Thursday, 1 January 2009
Julie Heyward's weblog Unreal Nature had a recent post, Into That State Of Feeling, that quoted the scene-setting description of Rome from Nathaniel Hawthorne's extremely strange semi-fantasy The Marble Faun (Gutenberg Etext No: 2181 / 2182).
The Marble Faun intro focuses on Rome's temporal complexity, a present on top of Christian, Roman and Etruscan ruins, which reminded me of The Professor's Dream, a cityscape of great monuments from various eras, drawn by the architect and archaeologist Charles Robert Cockerell, and Thomas Cole's The Architect's Dream. I'd known about these works for a while, but yesterday I was struck by the similarity of a painting in Images: Artists' views of places in care of the National Trust, Oliver Garnett, 1995, ISBN 0707802105), Carl Laubin's 1993 A Capriccio of National Trust Buildings, a composite landscape, with juxtaposed English stately homes and castles of all periods. I can't find this one online, but the Carl Laubin official website has many others (click on Gallery / Capricci / Open / Full screen, to get into the Flash slideshow), many of them amazingly evocative.
The similarity to Cockerell's work isn't accidental, some of Laubin's works being intentional homage.

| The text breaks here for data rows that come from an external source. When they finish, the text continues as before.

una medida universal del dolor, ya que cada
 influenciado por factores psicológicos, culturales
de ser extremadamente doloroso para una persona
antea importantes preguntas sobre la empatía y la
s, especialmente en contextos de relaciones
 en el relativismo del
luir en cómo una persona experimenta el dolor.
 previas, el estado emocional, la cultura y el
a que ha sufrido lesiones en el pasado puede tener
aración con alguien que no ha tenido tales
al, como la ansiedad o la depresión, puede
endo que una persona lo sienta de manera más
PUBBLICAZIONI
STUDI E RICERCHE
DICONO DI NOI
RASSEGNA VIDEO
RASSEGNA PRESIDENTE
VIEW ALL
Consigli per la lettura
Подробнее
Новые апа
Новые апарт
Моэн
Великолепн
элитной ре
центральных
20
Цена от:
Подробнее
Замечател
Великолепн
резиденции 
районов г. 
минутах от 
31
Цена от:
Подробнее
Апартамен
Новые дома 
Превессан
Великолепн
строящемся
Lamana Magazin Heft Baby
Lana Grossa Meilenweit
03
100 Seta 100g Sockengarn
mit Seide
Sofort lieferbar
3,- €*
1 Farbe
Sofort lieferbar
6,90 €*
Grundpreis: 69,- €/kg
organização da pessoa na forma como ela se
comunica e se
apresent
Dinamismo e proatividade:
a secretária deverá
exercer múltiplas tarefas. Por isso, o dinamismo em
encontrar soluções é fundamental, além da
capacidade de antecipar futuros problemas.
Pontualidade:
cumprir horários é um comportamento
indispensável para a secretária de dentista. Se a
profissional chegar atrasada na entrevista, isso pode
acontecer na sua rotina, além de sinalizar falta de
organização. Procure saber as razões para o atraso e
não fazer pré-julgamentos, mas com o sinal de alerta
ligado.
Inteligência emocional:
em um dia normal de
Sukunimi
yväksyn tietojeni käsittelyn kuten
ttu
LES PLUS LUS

For instance, The Square Mile (inspired by The Professor's Dream) portrays the whole history of the City of London, from the remains of Londinium to Canary Wharf; and Another Professor's Dream puts Cockerell's architectural works into his unexecuted rotundas for the Cambridge University Library (see A classical fantasia: Carl Laubin has resurrected all C.R. Cockerell's major works in one ambitious, extraordinary painting, David Watkin, Apollo, March 2006). My favourite of the set, Grottesca, looks out from a vast and misty grotto entrance populated by (and partly made from) 77 National Trust garden buildings.
The roots of Laubin's work go deep, with immediate references to Cockerell's A Tribute to Sir Christopher Wren and to Joseph Gandy's 1818 Public and Private Buildings Executed by Sir John Soane. (Gandy's bizarre Soane's Bank of England as a ruin, 1830 is the header image for this post - see Where London Stood for detail, a ground plan for comparison, and Let there be light for more about Gandy).
The capriccio form - fantasy compositions based on architecture - dates even further back, exponents including Marco Ricci (see A Capriccio of Roman ruins, 1720s) and Giovanni Paolo Pannini (see his 1758 Picture gallery with views of ancient Rome).
Other artists of related interest: William Marlow, whose Capriccio: St Paul's and a Venetian Canal (circa 1795) juxtaposes a London skyline with a Venice foreground; Emily Allchurch, some of whose urban images definitely come under the capriccio category, particularly the Settings series that reconstruct Old Masters paintings using architectural detail from contemporary London (see The Tower of London (after Breugel)) and the Urban Chiaroscuro series that similarly reimagine Piranesi's Carceri d'invenzione series (themselves capricci-style); and Agostino Arrivabene, whose landscapes include capricci of the ruins of strange monumental architecture - it's unclear if it's alien or far-future (see Capriccio con ruderi di città ideale - Capriccio with ruins of an ideal city).
Addendum: in the comments, thatsticksandstonesshouldfall (to whose blog I've linked) recommended also "Monsù Desiderio", the pseudonym for the collaborative works of François de Nomé and Didier Barra in the early 1600s. Apart from more traditional capricci, he/they "also painted buildings in the actual moment of their destruction, which are wonderfully mind-blowing". See the post there expanding on his/their work, On the shore at Utica.
Addendum 2: this is not architectural, but I was just looking at Dramatis Personae of the History and Exploration of the Greater Himalaya, Karakoram, Pamirs, Hindu-Kush, Tibet, Afghanistan, High Tartary and Surrounding Territories, up to 1921, which a scan of pleasant print depicting the relative heights of various mountains in a style resembling those architectural composites. See A Comparative View of the Principal Mountains in the World with their Altitudes (from the Thos. Starling "Family Cabinet Atlas" London, Bull & Co., 1820/1830?). Actually, on closer observation it's a tiny bit architectural; you can just see the Pyramids (Africa no. 1) at bottom left.